Heute ist Christopher Street Day, an dem wir den Aufständen in der Nacht vom 27. auf den 28. Juni 1969 in der Christopher Street in New York gedenken. Auch die vielen CSD und Pride Paraden in der ganzen Welt, die über den gesamten Sommer verteilt stattfinden, sind hieraus hervorgegangen. Dabei handelt es sich nicht, wie oftmals wahrgenommen, um Partyveranstaltungen.

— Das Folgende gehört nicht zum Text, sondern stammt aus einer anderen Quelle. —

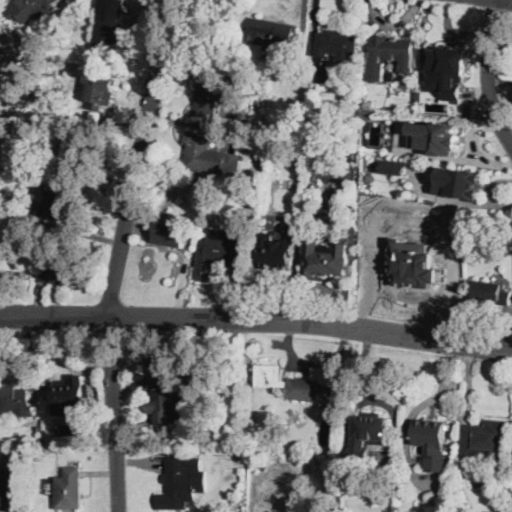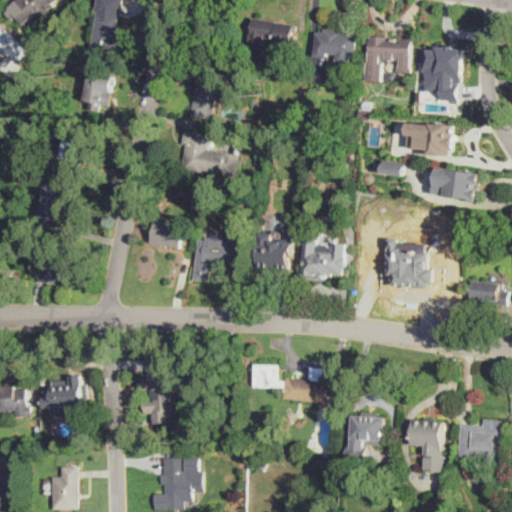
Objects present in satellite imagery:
building: (30, 8)
building: (30, 9)
building: (108, 25)
building: (109, 25)
building: (274, 30)
building: (275, 31)
building: (12, 43)
building: (12, 43)
building: (337, 44)
building: (336, 45)
building: (266, 53)
building: (389, 54)
building: (389, 54)
building: (446, 70)
building: (446, 70)
road: (489, 72)
building: (101, 90)
road: (154, 90)
building: (99, 91)
building: (207, 96)
building: (207, 97)
building: (375, 100)
building: (367, 115)
building: (435, 136)
building: (435, 137)
building: (78, 149)
building: (76, 151)
building: (326, 151)
building: (209, 155)
building: (209, 156)
building: (396, 166)
building: (397, 166)
building: (459, 182)
building: (459, 182)
building: (55, 198)
building: (55, 199)
building: (167, 233)
building: (169, 233)
building: (480, 245)
building: (220, 250)
building: (220, 251)
building: (276, 251)
building: (276, 251)
building: (325, 257)
building: (325, 258)
building: (56, 268)
building: (55, 269)
building: (488, 289)
building: (492, 292)
road: (256, 321)
building: (295, 382)
building: (302, 386)
building: (162, 390)
building: (162, 391)
building: (68, 393)
building: (69, 396)
building: (15, 399)
building: (16, 401)
building: (38, 428)
building: (368, 432)
building: (368, 437)
building: (486, 439)
building: (433, 441)
building: (432, 442)
building: (501, 463)
building: (181, 481)
building: (181, 481)
building: (10, 484)
building: (8, 486)
building: (69, 487)
building: (68, 488)
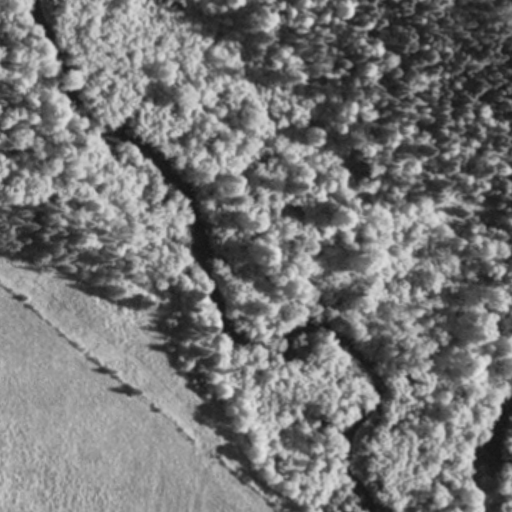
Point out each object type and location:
river: (276, 346)
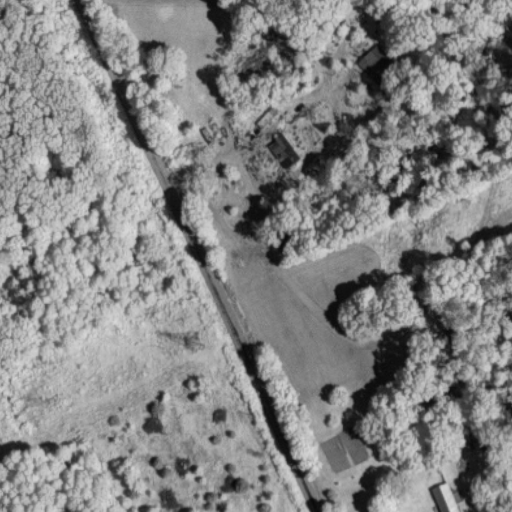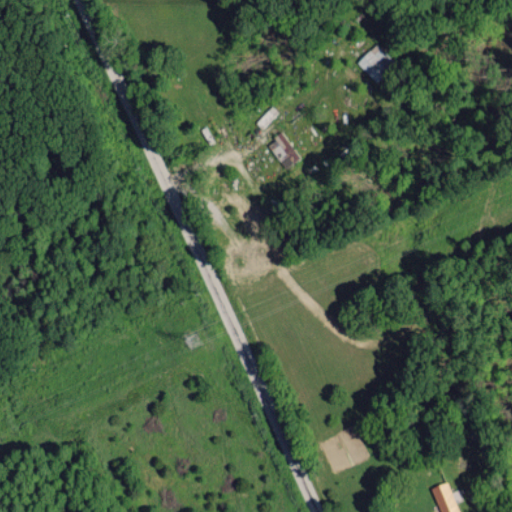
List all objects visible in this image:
building: (377, 62)
building: (282, 149)
road: (152, 166)
road: (277, 419)
building: (443, 497)
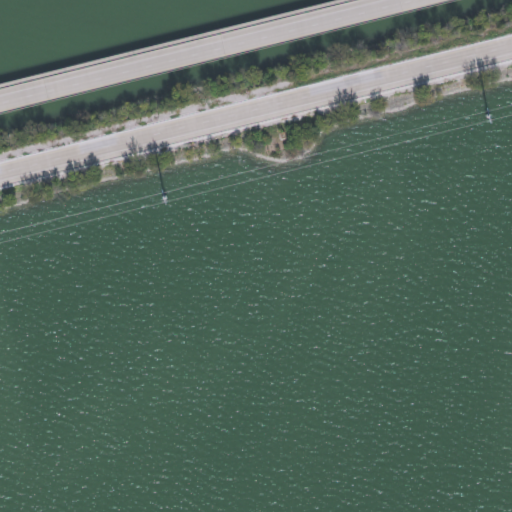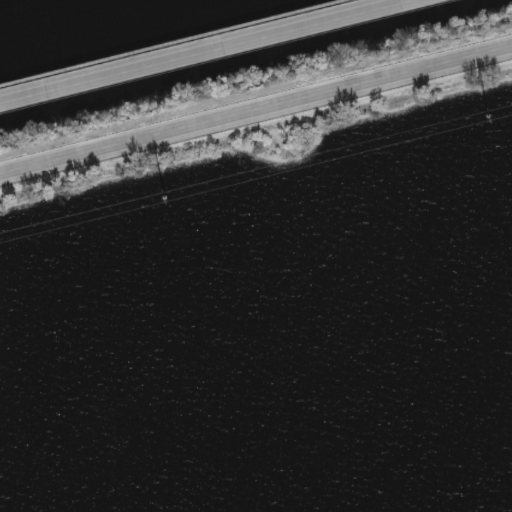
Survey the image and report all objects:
road: (184, 46)
road: (201, 50)
road: (255, 104)
power tower: (487, 119)
power tower: (163, 199)
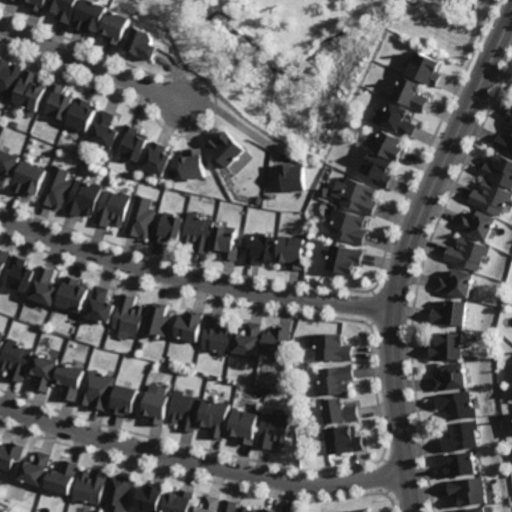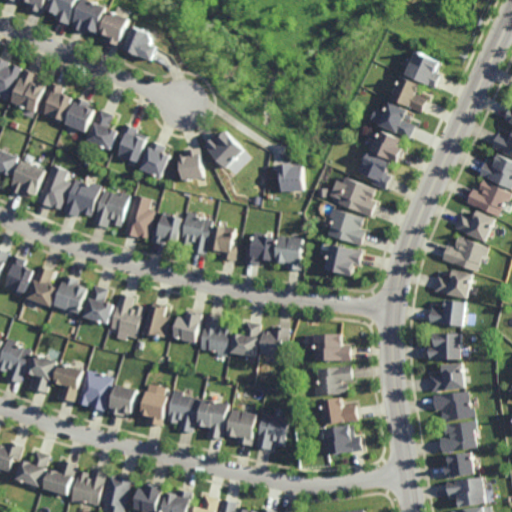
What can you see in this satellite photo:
building: (19, 0)
building: (38, 4)
building: (38, 4)
building: (65, 8)
building: (66, 8)
building: (92, 14)
building: (92, 16)
building: (117, 25)
building: (117, 26)
building: (143, 43)
building: (145, 44)
building: (427, 66)
road: (96, 67)
building: (426, 69)
building: (8, 75)
building: (8, 77)
building: (31, 89)
building: (30, 91)
building: (413, 91)
building: (411, 94)
building: (60, 100)
building: (60, 103)
building: (83, 112)
building: (83, 114)
building: (510, 114)
building: (510, 115)
building: (402, 117)
building: (400, 120)
building: (14, 122)
road: (242, 127)
building: (105, 128)
building: (105, 130)
building: (133, 141)
building: (504, 142)
building: (394, 143)
building: (503, 143)
building: (135, 145)
building: (390, 146)
building: (228, 147)
building: (227, 148)
building: (157, 159)
building: (8, 160)
building: (8, 162)
building: (158, 163)
building: (193, 164)
building: (194, 166)
building: (382, 167)
building: (499, 168)
building: (378, 169)
building: (498, 170)
building: (30, 177)
building: (294, 177)
building: (30, 178)
building: (296, 178)
building: (57, 186)
building: (56, 187)
building: (327, 191)
building: (360, 194)
building: (356, 195)
building: (490, 196)
building: (84, 197)
building: (83, 198)
building: (489, 198)
building: (114, 207)
building: (113, 208)
building: (142, 216)
building: (141, 217)
building: (476, 223)
building: (476, 224)
building: (351, 225)
building: (349, 226)
building: (171, 227)
building: (169, 228)
building: (199, 231)
building: (199, 232)
building: (226, 241)
building: (227, 241)
building: (263, 247)
building: (262, 249)
building: (294, 250)
building: (292, 251)
building: (466, 252)
road: (406, 253)
building: (466, 253)
building: (3, 257)
building: (348, 258)
building: (345, 259)
building: (3, 260)
building: (21, 273)
building: (20, 274)
road: (190, 282)
building: (455, 283)
building: (455, 283)
building: (46, 286)
building: (45, 287)
building: (74, 293)
building: (73, 296)
building: (100, 305)
building: (100, 305)
building: (449, 313)
building: (450, 313)
building: (130, 315)
building: (129, 317)
building: (158, 319)
building: (159, 320)
building: (190, 326)
building: (191, 326)
building: (216, 335)
building: (218, 335)
building: (249, 339)
building: (248, 340)
building: (277, 340)
building: (276, 341)
building: (1, 343)
building: (2, 345)
building: (446, 345)
building: (447, 346)
building: (333, 347)
building: (335, 347)
building: (16, 359)
building: (16, 360)
building: (43, 371)
building: (45, 371)
building: (450, 377)
building: (450, 377)
building: (70, 380)
building: (72, 380)
building: (334, 380)
building: (337, 380)
building: (98, 389)
building: (97, 390)
building: (125, 399)
building: (125, 400)
building: (157, 403)
building: (455, 405)
building: (455, 405)
building: (158, 407)
building: (185, 410)
building: (186, 410)
building: (339, 411)
building: (342, 411)
building: (215, 417)
building: (216, 417)
building: (244, 426)
building: (245, 426)
building: (274, 430)
building: (275, 430)
building: (460, 436)
building: (459, 437)
building: (343, 440)
building: (345, 440)
building: (9, 454)
building: (10, 454)
road: (197, 464)
building: (460, 464)
building: (459, 465)
building: (34, 468)
building: (35, 469)
building: (62, 478)
building: (64, 478)
building: (90, 486)
building: (90, 486)
building: (117, 491)
building: (468, 491)
building: (468, 491)
building: (117, 492)
building: (149, 498)
building: (151, 498)
building: (179, 501)
building: (177, 502)
building: (208, 505)
building: (209, 505)
building: (231, 506)
building: (232, 506)
building: (475, 509)
building: (264, 510)
building: (357, 510)
building: (474, 510)
building: (265, 511)
building: (364, 511)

Hervorgegangen aus Aufständen war der CSD immer politisch. Zu den Aufständen kam es nach konsequenter institutioneller Diskriminierung queerer Menschen – hierunter insbesondere auch BIPoC trans Frauen – durch die Polizei. Diese konnte eingebettet in queerfeindliche Gesetzgebung und queerfeindliche Gedanken in der Gesellschaft stattfinden. So wendete sich bereits der erste CSD gegen Diskriminierung, Ausgrenzung und Gewalt gegenüber queeren Menschen. Dies dürfen wir auch heute nicht vergessen, denn auch heute noch sind queere Menschen genau hiervon betroffen. Die Gesellschaft propagiert nach wie vor, dass es „normal“ und „richtig“ sei, cis, hetero, allo und dya zu sein. Hierdurch haben queere Menschen nach wie vor Angst, sich in ihrem Umfeld zu outen. Trans und inter Menschen werden nach wie vor durch Gesetze diskriminiert. Und auch innerhalb der queeren Community werden Minderheiten teilweise ausgegrenzt – so wird bi-, pan-, und a-romantischen und/oder -sexuellen das Queer-sein abgesprochen und auch Transfeindlichkeit ist hier weit verbreitet.

In Thüringen fanden dieses Jahr bisher zwei CSDs statt – in Jena und Weimar – zwei weitere in Erfurt und Gera werden folgen. Wir werden auch dort wieder vor Ort sein und mit euch gemeinsam dafür streiten, dass die gesellschaftliche Normalität aufgebrochen, gesetzliche Diskriminierung beendet wird und auch auf queeren Veranstaltungen alle queeren Menschen willkommen sind und ernst genommen werden!